Task to complete:
The data should be transcribed in its entirety, word for word.

::: Data to examine :::

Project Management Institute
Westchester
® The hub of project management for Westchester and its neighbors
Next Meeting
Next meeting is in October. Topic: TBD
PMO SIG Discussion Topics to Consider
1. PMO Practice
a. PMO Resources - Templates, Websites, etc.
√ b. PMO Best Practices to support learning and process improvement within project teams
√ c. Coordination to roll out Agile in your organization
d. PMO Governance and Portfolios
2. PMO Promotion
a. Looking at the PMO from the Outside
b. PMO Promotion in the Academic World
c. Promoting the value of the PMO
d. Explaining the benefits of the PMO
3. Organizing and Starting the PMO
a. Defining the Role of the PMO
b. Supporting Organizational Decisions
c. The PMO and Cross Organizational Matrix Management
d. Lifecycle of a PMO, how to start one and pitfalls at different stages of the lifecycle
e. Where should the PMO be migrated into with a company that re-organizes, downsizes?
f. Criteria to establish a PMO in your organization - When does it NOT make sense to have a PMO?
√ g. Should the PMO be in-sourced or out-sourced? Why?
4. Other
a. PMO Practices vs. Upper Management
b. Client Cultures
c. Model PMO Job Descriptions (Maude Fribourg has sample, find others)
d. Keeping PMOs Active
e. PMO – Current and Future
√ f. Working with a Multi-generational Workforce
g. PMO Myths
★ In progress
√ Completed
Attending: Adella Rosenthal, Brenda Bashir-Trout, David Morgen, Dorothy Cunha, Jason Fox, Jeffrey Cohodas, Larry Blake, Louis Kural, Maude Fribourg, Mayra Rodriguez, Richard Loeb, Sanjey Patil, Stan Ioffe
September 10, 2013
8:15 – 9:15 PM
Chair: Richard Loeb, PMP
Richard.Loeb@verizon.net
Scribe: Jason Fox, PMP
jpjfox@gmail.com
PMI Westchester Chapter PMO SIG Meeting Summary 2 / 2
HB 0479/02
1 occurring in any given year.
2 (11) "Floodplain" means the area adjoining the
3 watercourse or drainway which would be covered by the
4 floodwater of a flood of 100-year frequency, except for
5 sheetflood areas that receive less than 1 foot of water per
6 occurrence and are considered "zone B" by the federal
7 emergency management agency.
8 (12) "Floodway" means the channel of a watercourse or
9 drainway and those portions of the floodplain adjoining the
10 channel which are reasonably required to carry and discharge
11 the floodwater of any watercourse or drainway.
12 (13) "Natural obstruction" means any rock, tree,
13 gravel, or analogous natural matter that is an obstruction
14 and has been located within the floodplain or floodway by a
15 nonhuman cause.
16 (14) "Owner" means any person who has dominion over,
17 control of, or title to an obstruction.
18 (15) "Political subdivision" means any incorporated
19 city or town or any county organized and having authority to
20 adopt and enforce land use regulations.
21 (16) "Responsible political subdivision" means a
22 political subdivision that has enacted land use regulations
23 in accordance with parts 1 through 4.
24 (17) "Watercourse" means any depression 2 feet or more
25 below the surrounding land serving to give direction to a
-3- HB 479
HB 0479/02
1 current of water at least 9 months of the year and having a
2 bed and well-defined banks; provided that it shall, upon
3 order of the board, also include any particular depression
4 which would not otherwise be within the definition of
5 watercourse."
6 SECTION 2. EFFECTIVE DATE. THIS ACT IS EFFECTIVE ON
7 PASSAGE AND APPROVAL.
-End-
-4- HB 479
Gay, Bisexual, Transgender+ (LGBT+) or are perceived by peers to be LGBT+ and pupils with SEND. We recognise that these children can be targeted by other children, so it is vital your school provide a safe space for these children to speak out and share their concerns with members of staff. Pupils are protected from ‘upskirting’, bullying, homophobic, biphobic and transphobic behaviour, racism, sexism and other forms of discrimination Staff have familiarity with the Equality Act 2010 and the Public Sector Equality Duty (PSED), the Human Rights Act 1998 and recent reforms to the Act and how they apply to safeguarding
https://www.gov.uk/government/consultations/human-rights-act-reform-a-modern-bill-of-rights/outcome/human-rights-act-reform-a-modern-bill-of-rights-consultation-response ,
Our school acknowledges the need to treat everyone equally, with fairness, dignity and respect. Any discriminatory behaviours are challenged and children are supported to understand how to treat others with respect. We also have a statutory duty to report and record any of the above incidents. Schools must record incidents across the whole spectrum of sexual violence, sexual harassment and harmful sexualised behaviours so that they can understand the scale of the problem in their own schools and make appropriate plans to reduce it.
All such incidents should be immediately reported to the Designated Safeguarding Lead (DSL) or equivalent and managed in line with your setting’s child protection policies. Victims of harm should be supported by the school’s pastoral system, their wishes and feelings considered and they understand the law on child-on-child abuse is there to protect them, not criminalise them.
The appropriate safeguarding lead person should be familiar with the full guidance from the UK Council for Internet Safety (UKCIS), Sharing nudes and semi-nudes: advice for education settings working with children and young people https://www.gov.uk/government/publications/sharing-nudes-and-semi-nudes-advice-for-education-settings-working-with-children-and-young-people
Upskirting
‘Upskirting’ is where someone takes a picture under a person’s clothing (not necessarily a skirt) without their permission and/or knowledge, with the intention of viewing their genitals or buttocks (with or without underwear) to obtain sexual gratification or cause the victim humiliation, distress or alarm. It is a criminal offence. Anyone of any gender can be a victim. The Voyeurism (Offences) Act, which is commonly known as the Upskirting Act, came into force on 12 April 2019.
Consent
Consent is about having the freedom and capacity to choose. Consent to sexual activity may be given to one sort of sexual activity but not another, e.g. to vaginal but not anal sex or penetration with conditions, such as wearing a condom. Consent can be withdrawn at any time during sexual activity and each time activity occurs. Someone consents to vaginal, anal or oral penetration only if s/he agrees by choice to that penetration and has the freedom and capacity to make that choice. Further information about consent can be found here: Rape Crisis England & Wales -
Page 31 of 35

:::

Response to this task:
Project Management Institute
Westchester
® The hub of project management for Westchester and its neighbors
Next Meeting
Next meeting is in October. Topic: TBD
PMO SIG Discussion Topics to Consider
1. PMO Practice
a. PMO Resources - Templates, Websites, etc.
√ b. PMO Best Practices to support learning and process improvement within project teams
√ c. Coordination to roll out Agile in your organization
d. PMO Governance and Portfolios
2. PMO Promotion
a. Looking at the PMO from the Outside
b. PMO Promotion in the Academic World
c. Promoting the value of the PMO
d. Explaining the benefits of the PMO
3. Organizing and Starting the PMO
a. Defining the Role of the PMO
b. Supporting Organizational Decisions
c. The PMO and Cross Organizational Matrix Management
d. Lifecycle of a PMO, how to start one and pitfalls at different stages of the lifecycle
e. Where should the PMO be migrated into with a company that re-organizes, downsizes?
f. Criteria to establish a PMO in your organization - When does it NOT make sense to have a PMO?
√ g. Should the PMO be in-sourced or out-sourced? Why?
4. Other
a. PMO Practices vs. Upper Management
b. Client Cultures
c. Model PMO Job Descriptions (Maude Fribourg has sample, find others)
d. Keeping PMOs Active
e. PMO – Current and Future
√ f. Working with a Multi-generational Workforce
g. PMO Myths
★ In progress
√ Completed
Attending: Adella Rosenthal, Brenda Bashir-Trout, David Morgen, Dorothy Cunha, Jason Fox, Jeffrey Cohodas, Larry Blake, Louis Kural, Maude Fribourg, Mayra Rodriguez, Richard Loeb, Sanjey Patil, Stan Ioffe
September 10, 2013
8:15 – 9:15 PM
Chair: Richard Loeb, PMP
Richard.Loeb@verizon.net
Scribe: Jason Fox, PMP
jpjfox@gmail.com
PMI Westchester Chapter PMO SIG Meeting Summary 2 / 2
HB 0479/02
1 occurring in any given year.
2 (11) "Floodplain" means the area adjoining the
3 watercourse or drainway which would be covered by the
4 floodwater of a flood of 100-year frequency, except for
5 sheetflood areas that receive less than 1 foot of water per
6 occurrence and are considered "zone B" by the federal
7 emergency management agency.
8 (12) "Floodway" means the channel of a watercourse or
9 drainway and those portions of the floodplain adjoining the
10 channel which are reasonably required to carry and discharge
11 the floodwater of any watercourse or drainway.
12 (13) "Natural obstruction" means any rock, tree,
13 gravel, or analogous natural matter that is an obstruction
14 and has been located within the floodplain or floodway by a
15 nonhuman cause.
16 (14) "Owner" means any person who has dominion over,
17 control of, or title to an obstruction.
18 (15) "Political subdivision" means any incorporated
19 city or town or any county organized and having authority to
20 adopt and enforce land use regulations.
21 (16) "Responsible political subdivision" means a
22 political subdivision that has enacted land use regulations
23 in accordance with parts 1 through 4.
24 (17) "Watercourse" means any depression 2 feet or more
25 below the surrounding land serving to give direction to a
-3- HB 479
HB 0479/02
1 current of water at least 9 months of the year and having a
2 bed and well-defined banks; provided that it shall, upon
3 order of the board, also include any particular depression
4 which would not otherwise be within the definition of
5 watercourse."
6 SECTION 2. EFFECTIVE DATE. THIS ACT IS EFFECTIVE ON
7 PASSAGE AND APPROVAL.
-End-
-4- HB 479
Gay, Bisexual, Transgender+ (LGBT+) or are perceived by peers to be LGBT+ and pupils with SEND. We recognise that these children can be targeted by other children, so it is vital your school provide a safe space for these children to speak out and share their concerns with members of staff. Pupils are protected from ‘upskirting’, bullying, homophobic, biphobic and transphobic behaviour, racism, sexism and other forms of discrimination Staff have familiarity with the Equality Act 2010 and the Public Sector Equality Duty (PSED), the Human Rights Act 1998 and recent reforms to the Act and how they apply to safeguarding
https://www.gov.uk/government/consultations/human-rights-act-reform-a-modern-bill-of-rights/outcome/human-rights-act-reform-a-modern-bill-of-rights-consultation-response ,
Our school acknowledges the need to treat everyone equally, with fairness, dignity and respect. Any discriminatory behaviours are challenged and children are supported to understand how to treat others with respect. We also have a statutory duty to report and record any of the above incidents. Schools must record incidents across the whole spectrum of sexual violence, sexual harassment and harmful sexualised behaviours so that they can understand the scale of the problem in their own schools and make appropriate plans to reduce it.
All such incidents should be immediately reported to the Designated Safeguarding Lead (DSL) or equivalent and managed in line with your setting’s child protection policies. Victims of harm should be supported by the school’s pastoral system, their wishes and feelings considered and they understand the law on child-on-child abuse is there to protect them, not criminalise them.
The appropriate safeguarding lead person should be familiar with the full guidance from the UK Council for Internet Safety (UKCIS), Sharing nudes and semi-nudes: advice for education settings working with children and young people https://www.gov.uk/government/publications/sharing-nudes-and-semi-nudes-advice-for-education-settings-working-with-children-and-young-people
Upskirting
‘Upskirting’ is where someone takes a picture under a person’s clothing (not necessarily a skirt) without their permission and/or knowledge, with the intention of viewing their genitals or buttocks (with or without underwear) to obtain sexual gratification or cause the victim humiliation, distress or alarm. It is a criminal offence. Anyone of any gender can be a victim. The Voyeurism (Offences) Act, which is commonly known as the Upskirting Act, came into force on 12 April 2019.
Consent
Consent is about having the freedom and capacity to choose. Consent to sexual activity may be given to one sort of sexual activity but not another, e.g. to vaginal but not anal sex or penetration with conditions, such as wearing a condom. Consent can be withdrawn at any time during sexual activity and each time activity occurs. Someone consents to vaginal, anal or oral penetration only if s/he agrees by choice to that penetration and has the freedom and capacity to make that choice. Further information about consent can be found here: Rape Crisis England & Wales -
Page 31 of 35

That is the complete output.